GhosTrain will develop an extensive Social Network primarily through the content generation phase of Archival Research and especially the Oral History project.  I envisage maintaining and developing local groups and encourage them to become involved with the subsequent web and installation aspects of the project.

Audioworks for Radio Broadcast:
The second part of the ABC project will be the composition and realisation of a series of short Radio broadcasts that deliver Audio-Portraits of the Redfern Locomotive & Eveliegh Carriage Works, its working histories and the technologies and experiences of Rail travel.  These short compositions will be designed to function as a series of broadcast ‘shorts’ and to be suitable as stand-alone PodCasts for a specially created GhosTrain website (also available to the ABC website).

This proposal seeks to developing this matrix of linkages into a web based platform that will further extend the potential for both research and growing social networks ~ in effect exposing a sector of the working public (ex Rail yard workers) to a creative, cultural process that would otherwise remain distant.

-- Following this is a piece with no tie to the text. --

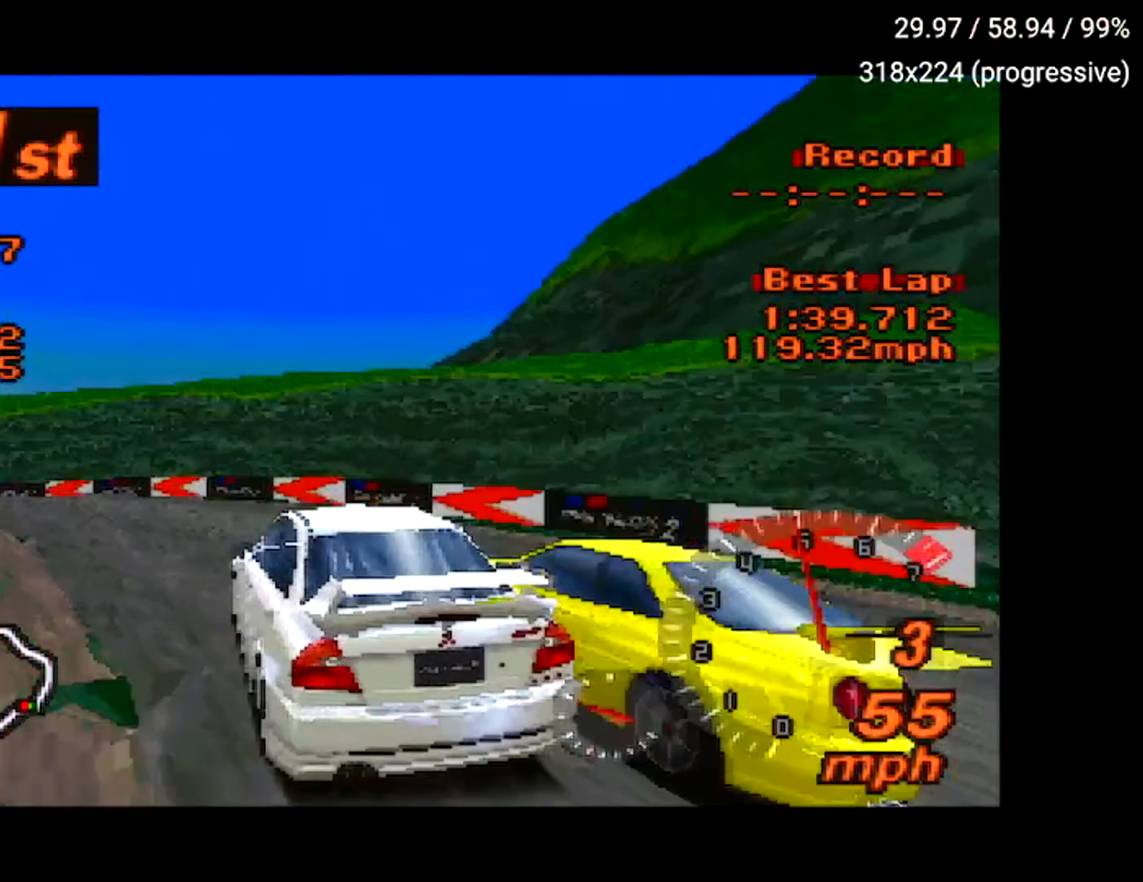
{"buttons": ["A", "DPAD_LEFT"], "left_stick": "center", "right_stick": "center", "events": [[167, "DPAD_LEFT", "up"], [217, "DPAD_LEFT", "down"]]}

Soundsculpture Installation:
The ABC project will furnish material for a subsequent development proposed to The Performance Space and The Carriage Works as an interactive sound-sculpture installation, distributed throughout the Carriage Works allowing visitors to take a mobile unit and activate ‘sonic memories’.  This will be augmented by single daily keynote sound event (say at noon) in which a leitmotiv sound will pass momentarily along the axis of the foyer space ~ for example; a recording of a steam locomotive moving past a platform, a sort of sonic haunting lasting some 60 second only ~ a ghostly time marker!

The physical installation will comprise of up to 24 small Rail structures (sculptures) installed throughout the Carriage Works.  These ‘stations’ will be modelled upon fragments of viaducts, bridges, rail-heads etc ~ the salient point being that they will all include a short section of ‘track’.  I imagine each of these structures to be no more than 1.5m high, 1.5 wide and about 0.5m deep, they will be attached to walls or columns and made of Steel, Wood and Aluminium.

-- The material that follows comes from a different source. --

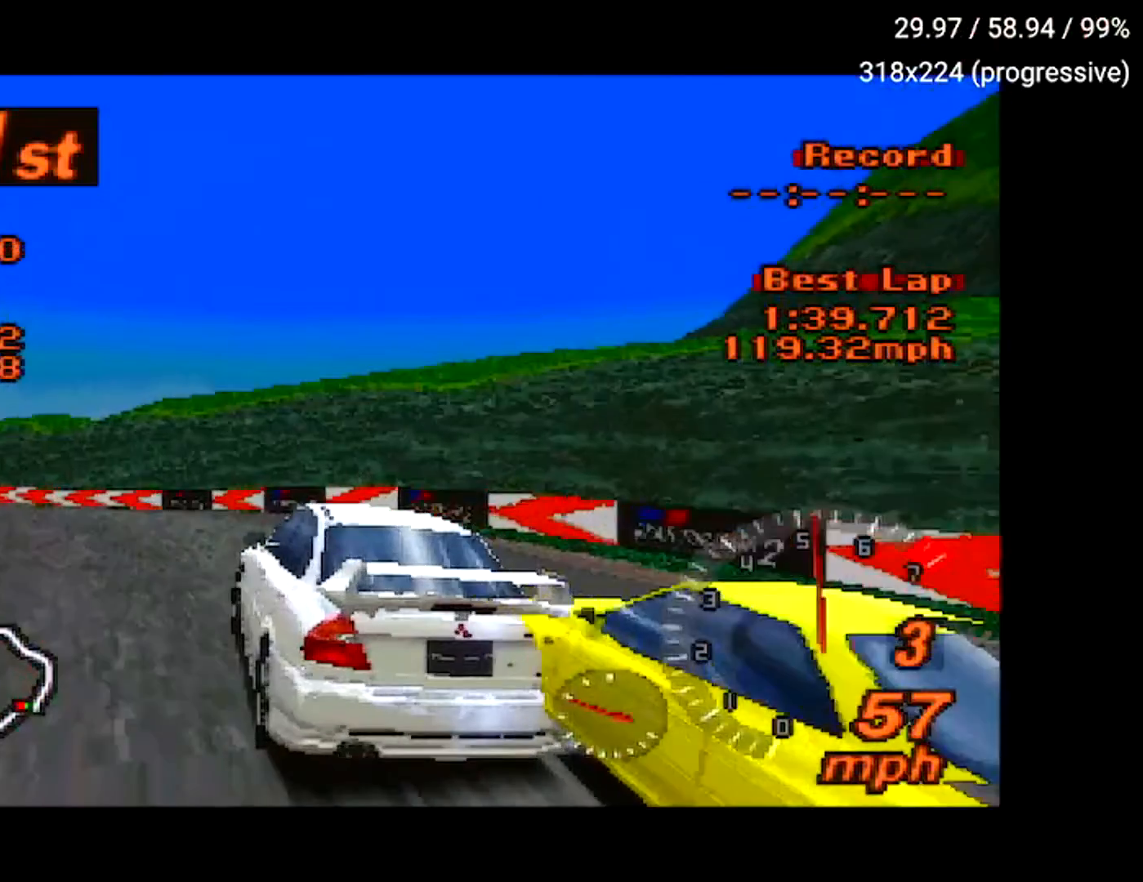
{"buttons": ["A"], "left_stick": "center", "right_stick": "center", "events": [[50, "A", "up"], [84, "A", "down"], [301, "DPAD_LEFT", "up"]]}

This ensemble of ‘stations’ will be fed by a live audio stream (from a x24 track hard-drive and x24 channels of amplification).  However, instead of running to speakers, the signal will terminate (silently) on the sections of track.

Visitors will be invited to take a small and slightly abstracted locomotive (these will be some 400mm in length rather like a ‘Lionel’ model train).  When placed upon any section of track the audio narrative will emanate from the speaker encased in the Locomotive’s body, thus visitors will actually ‘perform’ a journey to audit the work.

If no Locos were in-situ, then no sound will be heard in the building, alternatively if several were placed here and there, then an atmosphere of narratives and rail related soundscapes will inhabit the space.